For those to whom this was a new term (including your humble narrator not so long ago): reparative cataloging can be understood as libraryland's manifestation of the concept of "reparative description" that has bubbled up in archival practice over the past few years: "remediation of practices or data that exclude, silence, harm, or mischaracterize marginalized people in the data created or used by archivists to identify or characterize archival resources" (via Archivists.org). As for how librarians have adapted that concept into our spaces, recall Library of Congress' subject heading update which officially replaced the terms "Aliens" and "Illegal aliens" with "Noncitizens" and "Illegal immigration".

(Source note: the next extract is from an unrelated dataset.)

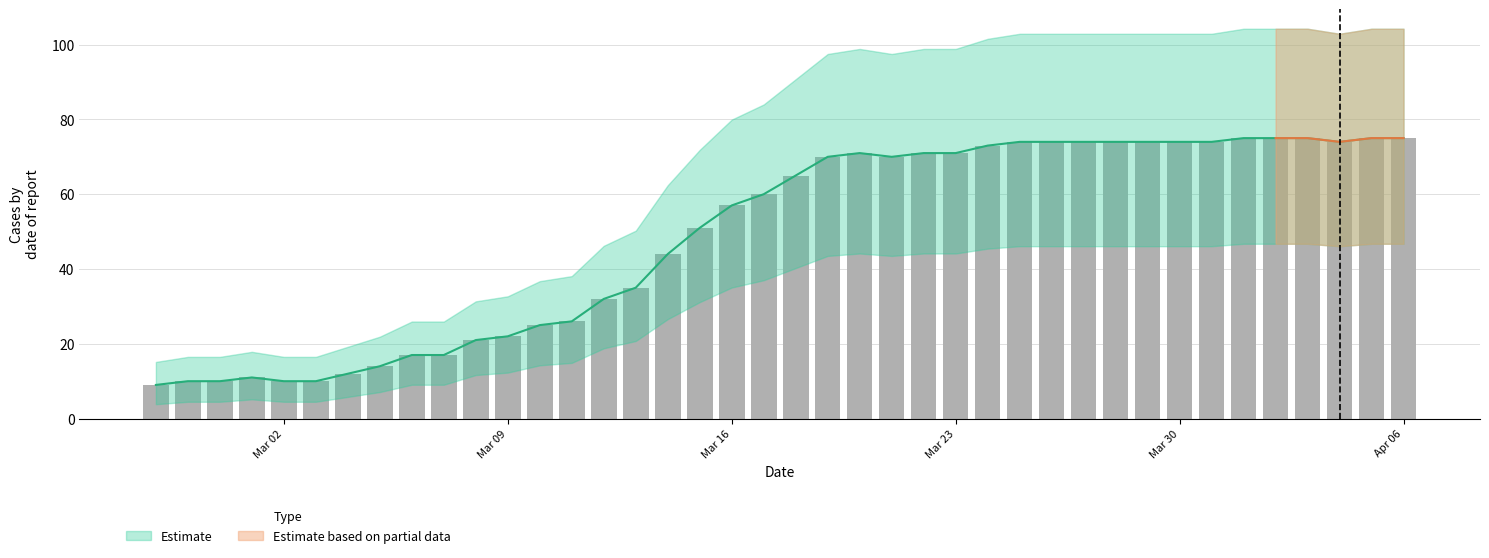

Which category has the lowest value across all series?

2020-02-27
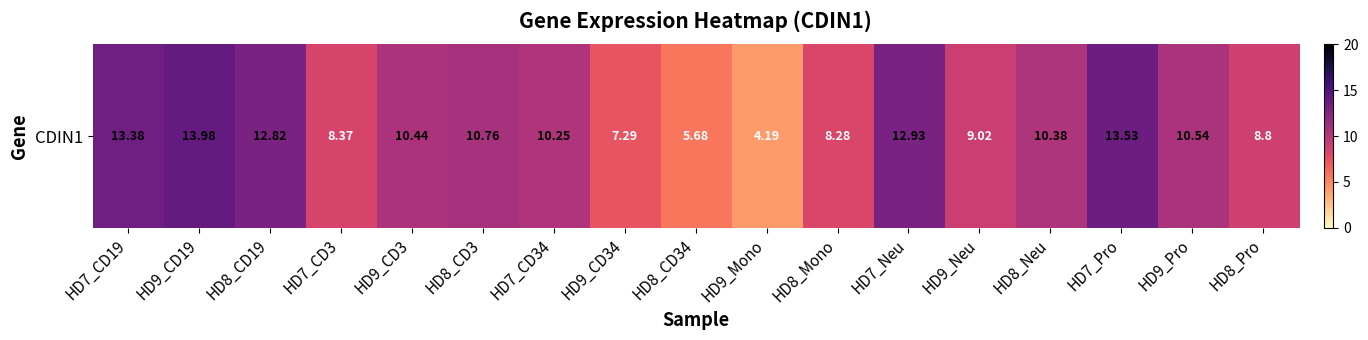

How many categories are shown in the chart?

17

To ground the session firmly in the SCELC context, I've called up a bunch of ringers to get us started this week:
Peter Rolla, Head of Cataloging & Systems at Loyola Marymount University's William H. Hannon Library, will provide an update on his Lightning Talk given at Colloquium 2022, which outlines his experience in leading LMU's implementation of the LC subject heading update referenced above.
Justine Withers, Electronic Resources Cataloger at USF’s Gleeson Library, will describe some of the key decision points in developing Gleeson Library’s recently approved (and soon-to-be published) harmful language statement and her ongoing textual analysis of a collection of published statements. (Updated from a May lightning talk at the Northern California Technical Processes Group 2022 Annual Meeting and a preview of an upcoming poster at CORE Forum.)
Zoe Hume, Gleeson Library’s inaugural Reparative and Inclusive Description Survey Scholar, will share her experience and reflections so far in the internship. Zoe received her Master of Science in Information in 2020 from Florida State University and is currently pursuing a PhD in Museum Education and Visitor-Centered Curation there. Zoe’s research interests include visual rhetoric, media studies, public history, museum informatics, social justice curation, conscious and reparative metadata, and Indigenizing museum practice.
So this week's Channel One is an open forum dedicated to the reparative cataloging work already being done out in the SCELC universe, and a kickstarter for anyone who wants to get started at their shop.